> PASSAGE FOR REVIEW

== Segment start ==

In October 2011, he released a bi-lingual album on contemporary Welsh label, Sain Records, and he re-released an English deluxe edition in 2012.

In 2016, he performed in a production of "Finian's Rainbow" at the Irish Repertory Theatre as the character, Og.

In 2017, he performed in Paper Mill Playhouse's production of Mary Poppins, playing Bert.

The West End in Wales scheme is an initiative created by Evans in August 2006. The program offers children in North Wales the chance to work alongside Evans and current West End professionals in a week-long musical theatre summer school.

== Segment end ==

Body or hand keypoint data:
== Segment start ==

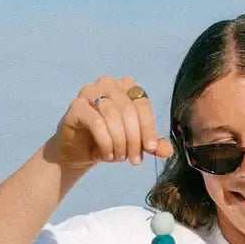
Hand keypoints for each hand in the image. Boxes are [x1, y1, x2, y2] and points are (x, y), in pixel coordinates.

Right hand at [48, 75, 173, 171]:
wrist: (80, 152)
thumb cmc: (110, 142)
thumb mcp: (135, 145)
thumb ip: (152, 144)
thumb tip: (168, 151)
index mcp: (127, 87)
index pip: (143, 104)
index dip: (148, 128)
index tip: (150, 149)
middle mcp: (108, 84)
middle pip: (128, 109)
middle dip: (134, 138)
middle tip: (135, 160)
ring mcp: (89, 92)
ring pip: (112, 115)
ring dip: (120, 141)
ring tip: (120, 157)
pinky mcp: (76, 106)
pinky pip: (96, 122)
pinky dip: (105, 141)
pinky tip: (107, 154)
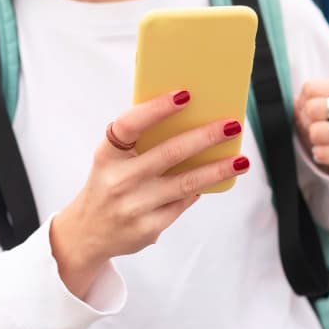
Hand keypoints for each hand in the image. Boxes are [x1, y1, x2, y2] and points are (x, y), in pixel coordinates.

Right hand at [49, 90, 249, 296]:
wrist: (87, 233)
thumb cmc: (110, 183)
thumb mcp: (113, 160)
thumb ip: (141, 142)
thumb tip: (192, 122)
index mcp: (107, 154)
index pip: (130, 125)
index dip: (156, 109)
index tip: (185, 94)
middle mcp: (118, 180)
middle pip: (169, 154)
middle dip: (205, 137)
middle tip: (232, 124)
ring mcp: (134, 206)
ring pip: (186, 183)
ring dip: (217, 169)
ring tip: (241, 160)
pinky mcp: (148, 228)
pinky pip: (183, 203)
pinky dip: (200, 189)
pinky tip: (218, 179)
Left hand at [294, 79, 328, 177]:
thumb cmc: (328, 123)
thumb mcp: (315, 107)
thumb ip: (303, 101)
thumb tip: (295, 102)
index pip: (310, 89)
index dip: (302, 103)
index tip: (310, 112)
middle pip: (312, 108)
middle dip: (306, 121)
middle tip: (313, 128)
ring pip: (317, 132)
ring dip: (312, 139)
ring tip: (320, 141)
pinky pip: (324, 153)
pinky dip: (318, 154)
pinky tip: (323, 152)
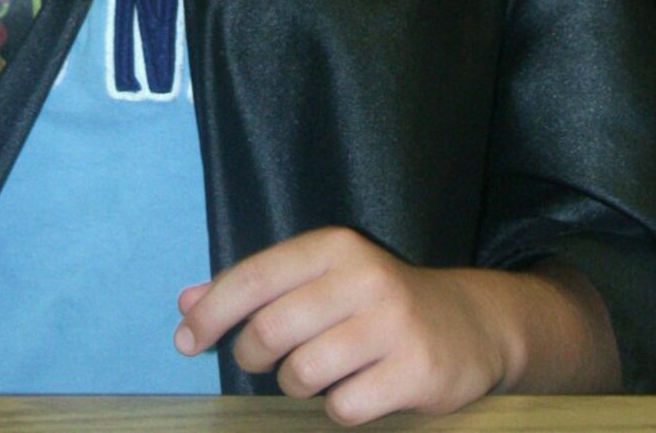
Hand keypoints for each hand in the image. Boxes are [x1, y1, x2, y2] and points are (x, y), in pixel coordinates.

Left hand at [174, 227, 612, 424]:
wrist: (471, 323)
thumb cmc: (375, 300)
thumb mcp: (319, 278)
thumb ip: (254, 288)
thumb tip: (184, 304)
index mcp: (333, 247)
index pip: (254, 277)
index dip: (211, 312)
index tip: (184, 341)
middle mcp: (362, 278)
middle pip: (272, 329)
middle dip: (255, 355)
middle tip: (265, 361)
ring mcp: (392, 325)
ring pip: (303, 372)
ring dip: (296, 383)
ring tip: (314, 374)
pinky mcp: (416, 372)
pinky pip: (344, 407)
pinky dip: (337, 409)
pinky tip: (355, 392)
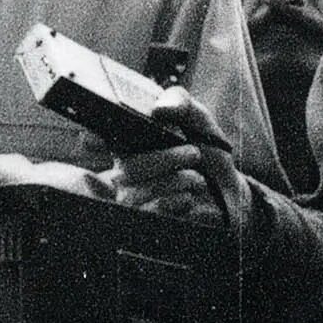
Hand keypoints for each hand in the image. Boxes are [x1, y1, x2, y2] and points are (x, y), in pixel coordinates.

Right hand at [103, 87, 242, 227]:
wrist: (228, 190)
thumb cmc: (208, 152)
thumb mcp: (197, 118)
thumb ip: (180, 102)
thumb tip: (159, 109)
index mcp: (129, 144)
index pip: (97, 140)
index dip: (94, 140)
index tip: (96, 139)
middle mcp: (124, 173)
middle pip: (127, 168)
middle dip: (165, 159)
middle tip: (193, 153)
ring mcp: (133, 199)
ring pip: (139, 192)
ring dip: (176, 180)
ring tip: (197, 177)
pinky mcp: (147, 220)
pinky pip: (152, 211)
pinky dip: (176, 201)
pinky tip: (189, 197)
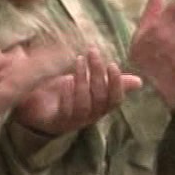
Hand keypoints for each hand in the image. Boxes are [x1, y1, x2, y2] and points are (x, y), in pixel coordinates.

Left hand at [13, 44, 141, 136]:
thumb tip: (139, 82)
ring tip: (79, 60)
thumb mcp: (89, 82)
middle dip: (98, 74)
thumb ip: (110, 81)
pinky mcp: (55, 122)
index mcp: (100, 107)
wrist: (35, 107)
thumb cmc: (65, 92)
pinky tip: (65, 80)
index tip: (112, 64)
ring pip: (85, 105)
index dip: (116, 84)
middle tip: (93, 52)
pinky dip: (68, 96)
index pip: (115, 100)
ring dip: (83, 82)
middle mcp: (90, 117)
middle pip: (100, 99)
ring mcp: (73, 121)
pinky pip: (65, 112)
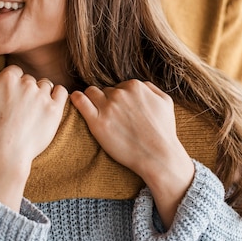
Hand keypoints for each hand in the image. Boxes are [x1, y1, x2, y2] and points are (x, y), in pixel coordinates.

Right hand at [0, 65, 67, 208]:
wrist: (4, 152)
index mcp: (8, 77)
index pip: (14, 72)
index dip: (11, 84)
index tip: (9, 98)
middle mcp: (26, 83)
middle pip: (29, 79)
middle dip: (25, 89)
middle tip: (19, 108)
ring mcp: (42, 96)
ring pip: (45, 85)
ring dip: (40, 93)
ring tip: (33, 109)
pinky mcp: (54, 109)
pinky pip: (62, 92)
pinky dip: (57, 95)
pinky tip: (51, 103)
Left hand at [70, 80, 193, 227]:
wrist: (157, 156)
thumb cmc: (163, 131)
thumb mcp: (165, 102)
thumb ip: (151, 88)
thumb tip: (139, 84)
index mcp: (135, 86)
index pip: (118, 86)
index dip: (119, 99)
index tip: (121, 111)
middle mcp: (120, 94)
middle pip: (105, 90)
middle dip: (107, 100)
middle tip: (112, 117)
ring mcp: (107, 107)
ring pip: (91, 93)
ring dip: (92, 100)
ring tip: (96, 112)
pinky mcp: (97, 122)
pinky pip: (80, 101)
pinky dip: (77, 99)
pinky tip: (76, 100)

== Segment end ==

> WHAT YOU NEED TO DO
A. Using the passage on Evans's career, explain what the West End in Wales scheme is and what it gives participating children, in one to three sentences.
B. Retype the passage on Evans's career, starting at "In October 2011, he" and ending at "theatre summer school.".

> ANSWER SECTION
A. The West End in Wales scheme is an initiative Evans created in August 2006. It gives children in North Wales the chance to work alongside Evans and current West End professionals in a week-long musical theatre summer school.

B.
In October 2011, he released a bi-lingual album on contemporary Welsh label, Sain Records, and he re-released an English deluxe edition in 2012.

In 2016, he performed in a production of "Finian's Rainbow" at the Irish Repertory Theatre as the character, Og.

In 2017, he performed in Paper Mill Playhouse's production of Mary Poppins, playing Bert.

The West End in Wales scheme is an initiative created by Evans in August 2006. The program offers children in North Wales the chance to work alongside Evans and current West End professionals in a week-long musical theatre summer school.